** Material to process follows **

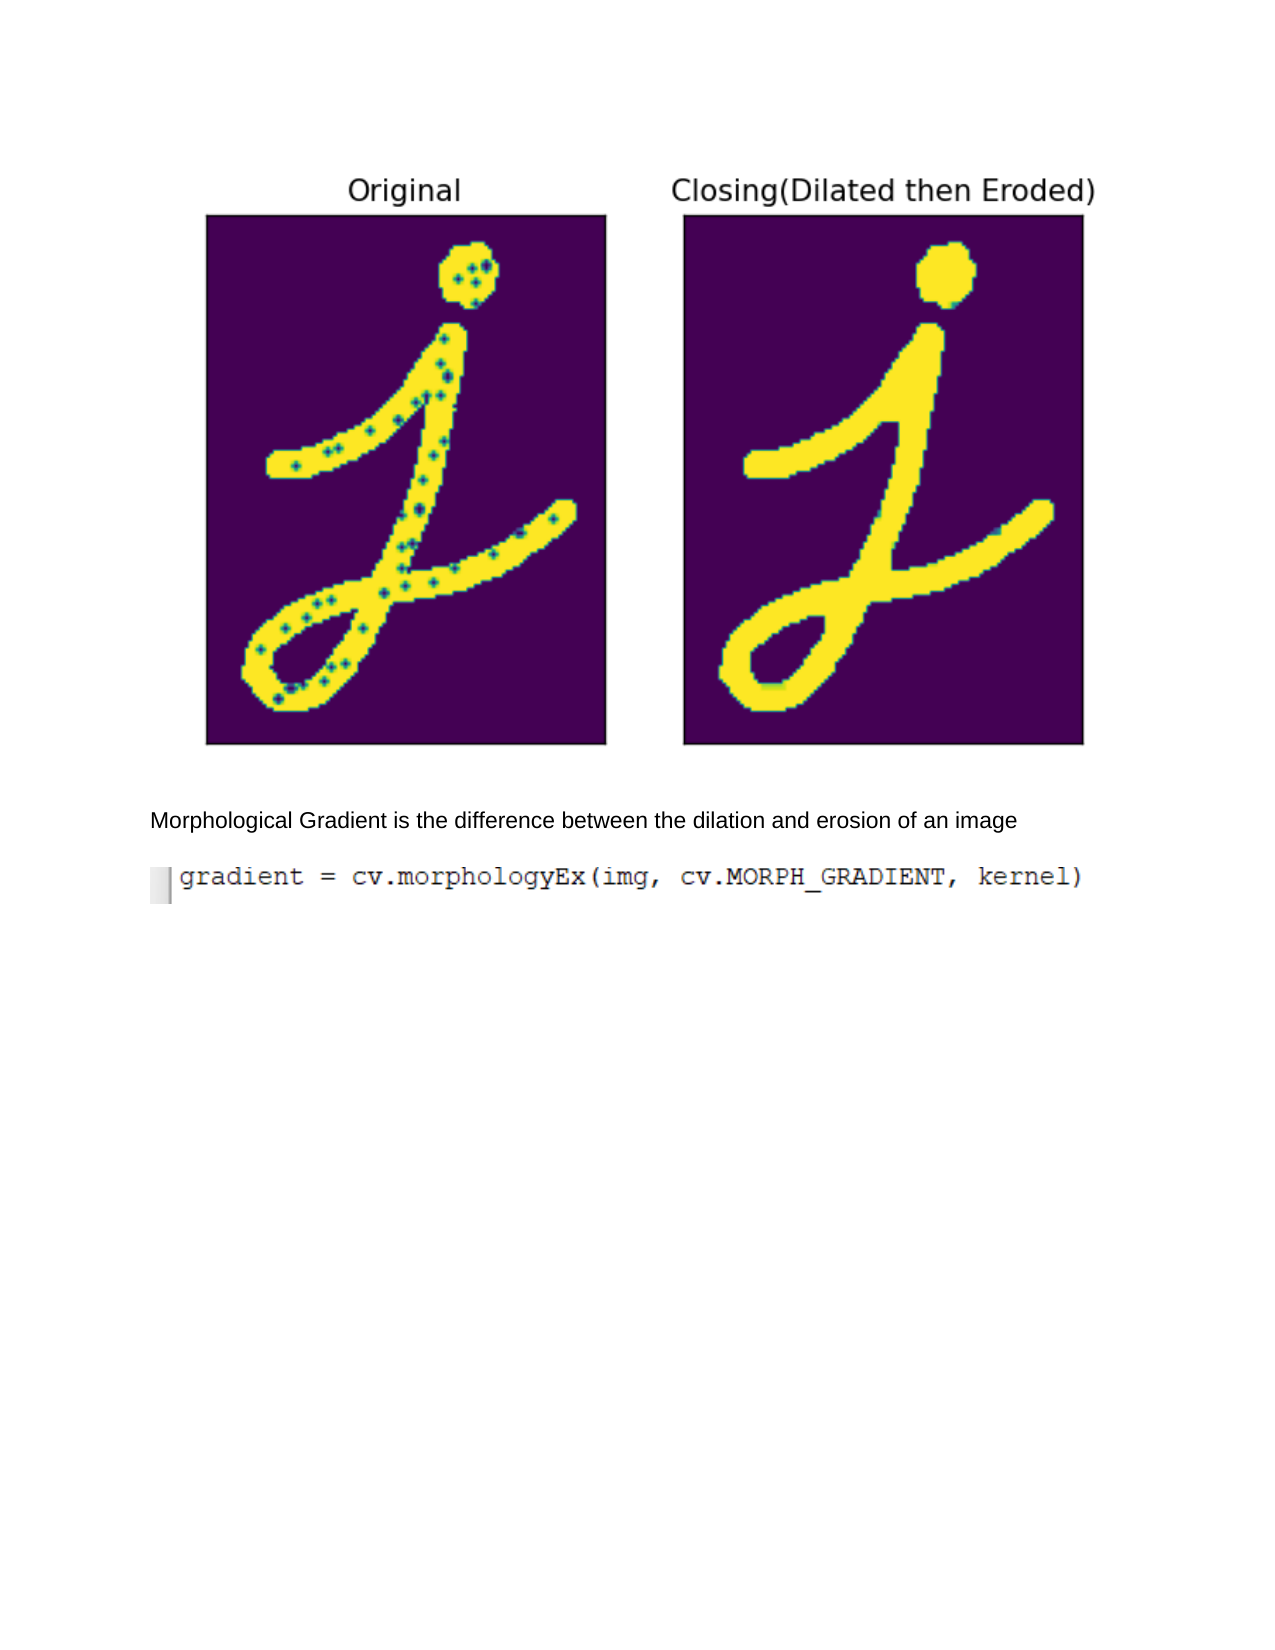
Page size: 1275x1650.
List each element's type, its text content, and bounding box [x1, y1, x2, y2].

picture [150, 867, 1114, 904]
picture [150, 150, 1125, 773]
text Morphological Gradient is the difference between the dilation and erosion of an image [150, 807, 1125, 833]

** End of Material to process **

Required action
Leaving out the pictures, transcribe the material above exactly.

The completed task
Page size: 1275x1650.
List each element's type, its text content, and bounding box [x1, y1, x2, y2].

picture [150, 867, 1114, 904]
picture [150, 150, 1125, 773]
text Morphological Gradient is the difference between the dilation and erosion of an image [150, 807, 1125, 833]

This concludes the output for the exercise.